You have to traverse the entire string to find its length.
You have to do extra stuff to handle a null character in the middle of a null-terminated string.
Null-terminated strings deal poorly with Unicode.
Non-null-terminated strings can intern more, i.e. the characters for "Hello, world" and "Hello" can be stored in the same place, just with different lengths. This can't be done with null-terminated strings.
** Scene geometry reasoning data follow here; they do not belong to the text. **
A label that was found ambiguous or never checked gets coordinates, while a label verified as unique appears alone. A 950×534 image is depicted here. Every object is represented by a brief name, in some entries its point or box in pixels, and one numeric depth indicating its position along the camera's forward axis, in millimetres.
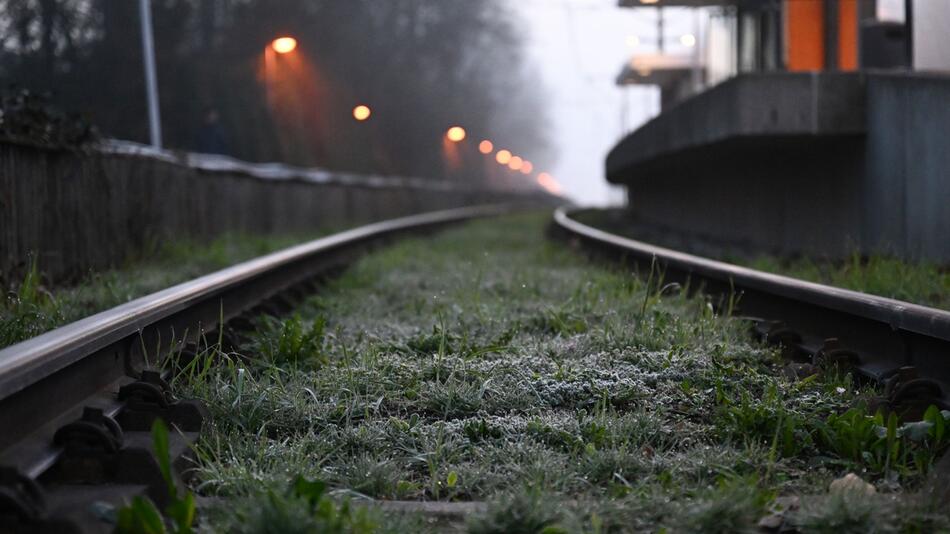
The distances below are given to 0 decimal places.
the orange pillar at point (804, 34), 19391
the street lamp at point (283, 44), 23722
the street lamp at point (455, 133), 54744
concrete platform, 8797
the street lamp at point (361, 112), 38456
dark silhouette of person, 21109
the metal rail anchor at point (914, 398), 3441
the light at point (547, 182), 130712
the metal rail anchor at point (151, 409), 3297
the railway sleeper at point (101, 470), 2273
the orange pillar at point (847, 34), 18672
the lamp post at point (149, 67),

String slice (note: strings are immutable in my language). Obviously the second is slower (and more error-prone: think about adding error-checking of begin
and end
to both functions).
struct String slice(struct String in, size_t begin, size_t end)
{
struct String out;
out.characters = in.characters + begin;
out.length = end - begin;
return out;
}
char* slice(char* in, size_t begin, size_t end)
{
char* out = malloc(end - begin + 1);
for(int i = 0; i < end - begin; i++)
out[i] = in[i + begin];
out[end - begin] = '\0';
return out;
}
After all this, my thinking is no longer about whether I should use null-terminated strings: I'm thinking about why C uses them!
So my question is: are there any benefits to null-termination that I'm missing?
From Joel's Back to Basics:
Why do C strings work this way? It's because the PDP-7 microprocessor, on which UNIX and the C programming language were invented, had an ASCIZ string type. ASCIZ meant "ASCII with a Z (zero) at the end."
Is this the only way to store strings? No, in fact, it's one of the worst ways to store strings. For non-trivial programs, APIs, operating systems, class libraries, you should avoid ASCIZ strings like the plague.